List of tasks:
**1.** In the stock diversification text, give the stretch from "Uncover more with" through "reaction in price." again, swapping "plummet" for "collapse".
**2.** In the stock diversification text, what kind of company is Gilead Sciences said to be?

Uncover more with our article on stocks vs bonds.

Stock Diversification Example

Below is an example of diversification during the coronavirus crash. This gives a practical situation whereby the coronavirus pandemic has affected global markets, and how stock investors may mitigate substantial losses.

Delta Air Lines vs Gilead Sciences:

delat air lines vs gilead sciences

Chart: TradingView

The chart above shows an overlay of two stocks Delta Air Lines and Gilead Sciences respectively, prior and post to the coronavirus pandemic. The coronavirus pandemic spread worldwide which caused airline stocks to plummet on a global scale. While Delta was not the only airline stock to fall, it clearly highlights the adverse reaction in price.

Gilead Sciences on the other hand, is a pharmaceutical company conducting research into a coronavirus treatment. Prior to the World Health Organization (WHO) announcing coronavirus as a global pandemic, the two aforementioned stocks had mostly a positive correlation. After the announcement, it is clear from the chart that the two stocks moved in largely opposite directions (negative correlation). As a simplistic example, if these two stocks were the only stocks in the portfolio, this may have protected the investment from significant losses.

Information given:
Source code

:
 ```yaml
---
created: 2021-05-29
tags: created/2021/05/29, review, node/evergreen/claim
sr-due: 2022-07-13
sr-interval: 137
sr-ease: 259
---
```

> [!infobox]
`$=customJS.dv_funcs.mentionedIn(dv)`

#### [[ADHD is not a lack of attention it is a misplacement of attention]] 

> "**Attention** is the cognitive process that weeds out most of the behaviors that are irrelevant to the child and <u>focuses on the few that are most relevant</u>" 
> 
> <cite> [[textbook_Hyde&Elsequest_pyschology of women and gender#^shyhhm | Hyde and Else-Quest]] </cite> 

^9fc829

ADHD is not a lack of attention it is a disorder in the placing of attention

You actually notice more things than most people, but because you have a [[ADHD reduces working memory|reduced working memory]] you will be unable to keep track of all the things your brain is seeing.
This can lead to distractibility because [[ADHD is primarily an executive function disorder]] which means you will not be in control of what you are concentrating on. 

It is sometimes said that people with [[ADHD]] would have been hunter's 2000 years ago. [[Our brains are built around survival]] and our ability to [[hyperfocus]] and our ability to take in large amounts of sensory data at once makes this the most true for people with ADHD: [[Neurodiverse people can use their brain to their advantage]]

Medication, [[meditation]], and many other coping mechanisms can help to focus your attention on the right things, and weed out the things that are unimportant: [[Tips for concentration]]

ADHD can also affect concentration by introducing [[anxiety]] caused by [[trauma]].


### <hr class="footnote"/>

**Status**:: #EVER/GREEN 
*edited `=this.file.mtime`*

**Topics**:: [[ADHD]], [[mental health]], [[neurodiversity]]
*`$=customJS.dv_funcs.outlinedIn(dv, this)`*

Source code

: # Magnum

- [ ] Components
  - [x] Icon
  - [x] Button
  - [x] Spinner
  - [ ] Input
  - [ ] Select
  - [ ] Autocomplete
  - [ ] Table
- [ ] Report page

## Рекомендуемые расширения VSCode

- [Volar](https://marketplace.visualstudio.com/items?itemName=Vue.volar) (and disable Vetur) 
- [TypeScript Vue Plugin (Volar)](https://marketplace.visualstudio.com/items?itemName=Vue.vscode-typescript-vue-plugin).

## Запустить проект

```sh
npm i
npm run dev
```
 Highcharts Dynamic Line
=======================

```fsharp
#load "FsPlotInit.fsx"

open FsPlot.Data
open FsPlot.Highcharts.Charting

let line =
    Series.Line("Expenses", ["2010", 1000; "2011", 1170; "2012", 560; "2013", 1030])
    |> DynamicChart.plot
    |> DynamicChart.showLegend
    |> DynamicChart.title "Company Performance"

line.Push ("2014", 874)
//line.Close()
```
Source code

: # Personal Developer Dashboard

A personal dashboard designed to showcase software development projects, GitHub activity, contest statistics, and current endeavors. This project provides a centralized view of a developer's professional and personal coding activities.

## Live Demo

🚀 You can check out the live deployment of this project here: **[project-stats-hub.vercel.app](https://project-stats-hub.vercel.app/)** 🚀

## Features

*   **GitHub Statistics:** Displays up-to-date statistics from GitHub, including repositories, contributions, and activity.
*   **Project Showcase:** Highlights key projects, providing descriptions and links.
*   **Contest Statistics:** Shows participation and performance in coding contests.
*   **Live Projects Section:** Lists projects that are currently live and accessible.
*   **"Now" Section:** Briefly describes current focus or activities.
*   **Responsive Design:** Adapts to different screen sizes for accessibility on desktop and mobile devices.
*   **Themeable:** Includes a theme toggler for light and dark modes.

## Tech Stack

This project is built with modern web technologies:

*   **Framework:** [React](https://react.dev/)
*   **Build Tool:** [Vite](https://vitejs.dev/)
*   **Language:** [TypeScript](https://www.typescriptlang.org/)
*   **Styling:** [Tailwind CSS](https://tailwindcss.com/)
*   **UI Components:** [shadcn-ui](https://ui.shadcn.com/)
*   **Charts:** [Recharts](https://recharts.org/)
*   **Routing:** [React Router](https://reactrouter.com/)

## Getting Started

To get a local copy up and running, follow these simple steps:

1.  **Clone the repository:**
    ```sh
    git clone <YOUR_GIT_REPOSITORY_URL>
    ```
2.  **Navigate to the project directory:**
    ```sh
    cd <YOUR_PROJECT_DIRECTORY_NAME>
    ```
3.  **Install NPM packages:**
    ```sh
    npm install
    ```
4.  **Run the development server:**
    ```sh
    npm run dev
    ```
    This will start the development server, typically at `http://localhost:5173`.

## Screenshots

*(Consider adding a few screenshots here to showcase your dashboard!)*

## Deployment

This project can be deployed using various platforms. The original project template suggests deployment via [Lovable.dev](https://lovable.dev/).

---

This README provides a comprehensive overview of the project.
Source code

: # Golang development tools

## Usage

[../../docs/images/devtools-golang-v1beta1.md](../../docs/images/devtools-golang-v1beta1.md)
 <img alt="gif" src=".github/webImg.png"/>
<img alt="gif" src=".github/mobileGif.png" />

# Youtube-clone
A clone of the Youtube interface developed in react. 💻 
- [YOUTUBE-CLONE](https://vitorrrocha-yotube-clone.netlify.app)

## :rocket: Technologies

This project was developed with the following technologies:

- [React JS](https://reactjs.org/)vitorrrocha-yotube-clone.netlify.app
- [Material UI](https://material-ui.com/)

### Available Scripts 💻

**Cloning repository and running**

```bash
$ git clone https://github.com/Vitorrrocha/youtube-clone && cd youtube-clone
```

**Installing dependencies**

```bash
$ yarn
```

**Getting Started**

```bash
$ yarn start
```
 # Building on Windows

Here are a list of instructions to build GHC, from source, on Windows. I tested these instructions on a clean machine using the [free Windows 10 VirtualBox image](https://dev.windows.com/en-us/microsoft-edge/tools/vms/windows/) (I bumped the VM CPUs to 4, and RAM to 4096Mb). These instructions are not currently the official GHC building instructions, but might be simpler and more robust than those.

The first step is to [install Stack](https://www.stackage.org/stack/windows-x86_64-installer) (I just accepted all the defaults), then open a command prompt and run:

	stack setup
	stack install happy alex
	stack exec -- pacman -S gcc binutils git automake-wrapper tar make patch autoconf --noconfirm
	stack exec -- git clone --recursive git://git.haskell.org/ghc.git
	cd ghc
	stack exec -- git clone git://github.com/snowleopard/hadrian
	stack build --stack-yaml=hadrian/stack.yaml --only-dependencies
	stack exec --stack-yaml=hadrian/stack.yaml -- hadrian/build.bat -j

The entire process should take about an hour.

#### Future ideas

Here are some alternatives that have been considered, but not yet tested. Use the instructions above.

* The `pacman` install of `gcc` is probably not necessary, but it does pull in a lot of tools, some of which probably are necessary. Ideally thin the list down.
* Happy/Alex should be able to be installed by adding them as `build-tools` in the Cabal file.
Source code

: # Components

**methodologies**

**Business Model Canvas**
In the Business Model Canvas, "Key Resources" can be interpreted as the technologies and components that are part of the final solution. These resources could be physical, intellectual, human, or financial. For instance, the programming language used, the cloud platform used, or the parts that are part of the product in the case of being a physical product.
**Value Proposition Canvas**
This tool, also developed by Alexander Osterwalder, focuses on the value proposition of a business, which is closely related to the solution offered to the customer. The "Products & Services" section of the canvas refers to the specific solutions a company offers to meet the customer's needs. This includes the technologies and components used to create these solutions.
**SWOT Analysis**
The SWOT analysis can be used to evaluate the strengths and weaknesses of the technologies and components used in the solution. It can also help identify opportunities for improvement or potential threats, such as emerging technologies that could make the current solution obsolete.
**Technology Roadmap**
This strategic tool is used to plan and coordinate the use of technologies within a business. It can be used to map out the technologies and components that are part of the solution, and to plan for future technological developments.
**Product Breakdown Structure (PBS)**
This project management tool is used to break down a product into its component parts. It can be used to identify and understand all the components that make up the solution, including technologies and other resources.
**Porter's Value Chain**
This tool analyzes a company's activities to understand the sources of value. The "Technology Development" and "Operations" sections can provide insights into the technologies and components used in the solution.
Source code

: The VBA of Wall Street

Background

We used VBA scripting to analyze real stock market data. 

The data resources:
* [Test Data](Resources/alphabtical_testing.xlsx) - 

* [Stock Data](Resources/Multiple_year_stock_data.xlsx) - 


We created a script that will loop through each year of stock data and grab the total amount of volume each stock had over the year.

Set of answers:
**1.**
Uncover more with our article on stocks vs bonds.

Stock Diversification Example

Below is an example of diversification during the coronavirus crash. This gives a practical situation whereby the coronavirus pandemic has affected global markets, and how stock investors may mitigate substantial losses.

Delta Air Lines vs Gilead Sciences:

delat air lines vs gilead sciences

Chart: TradingView

The chart above shows an overlay of two stocks Delta Air Lines and Gilead Sciences respectively, prior and post to the coronavirus pandemic. The coronavirus pandemic spread worldwide which caused airline stocks to collapse on a global scale. While Delta was not the only airline stock to fall, it clearly highlights the adverse reaction in price.

**2.** A pharmaceutical company conducting research into a coronavirus treatment.